Spaniens Medien und viele von der Anzeige der Staatsanwaltschaft gegen Ronaldo geschockte Fans konnte das aber nicht überzeugen. Dem vierfachen Weltfußballer wird vorgeworfen, in Spanien 14,7 Millionen Euro am Fiskus vorbei geschleust zu haben. Der 32-Jährige habe dafür im Jahr 2010 - ein Jahr nach seinem Wechsel von Manchester United zu Real - ein Unternehmensgeflecht geschaffen, um sein Einkommen aus Bildrechten zu verheimlichen. Das Vorgehen belege eine "vorsätzliche und bewusste Missachtung seiner Steuerpflichten in Spanien". Demzufolge soll Ronaldo allein von 2009 bis 2015 mehr als 100 Millionen Euro an Bild- und Werbegeldern in Steueroasen geleitet haben.

Der viermalige Weltfußballer Ronaldo ist nach Angaben des US-Magazins "Forbes" der bestbezahlte Sportler der Welt. Der Portugiese verdiente in den vergangenen zwölf Monaten knapp 83 Millionen Euro, wie aus einer dieser Tage veröffentlichten "Forbes"-Liste hervorgeht".

Derzeit bereitet sich Ronaldo mit der portugiesischen Nationalmannschaft auf den Confed Cup in Russland (17. Juni bis 2. Juli) vor.

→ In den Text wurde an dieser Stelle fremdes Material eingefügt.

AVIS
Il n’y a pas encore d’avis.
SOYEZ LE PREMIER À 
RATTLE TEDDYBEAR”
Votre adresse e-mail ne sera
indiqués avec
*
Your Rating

Allerdings hat er die Vorwürfe, die im Dezember 2016 unter dem Titel "Football Leaks" erstmals publik wurden, bereits zurückgewiesen.

Das Management von Ronaldo will indes alles dafür tun, um die Unschuld des Torjägers zu beweisen. "Weil sie nicht wahr sind". Sogar "AS", das Hausblatt von Real Madrid, stellte Ronaldo schonungslos an den Pranger.

Manager Jorge Mendes ließ über sein Unternehmen Gestifute in Lissabon mitteilen, es sei "keine Betrugs- und keine Verschleierungsabsicht" vorgelegen. Er wurde der Steuerhinterziehung in Höhe von gut 14,76 Millionen Euro beschuldigt.

Es sei klar, dass der Spieler nicht versucht habe, Steuern zu umgehen.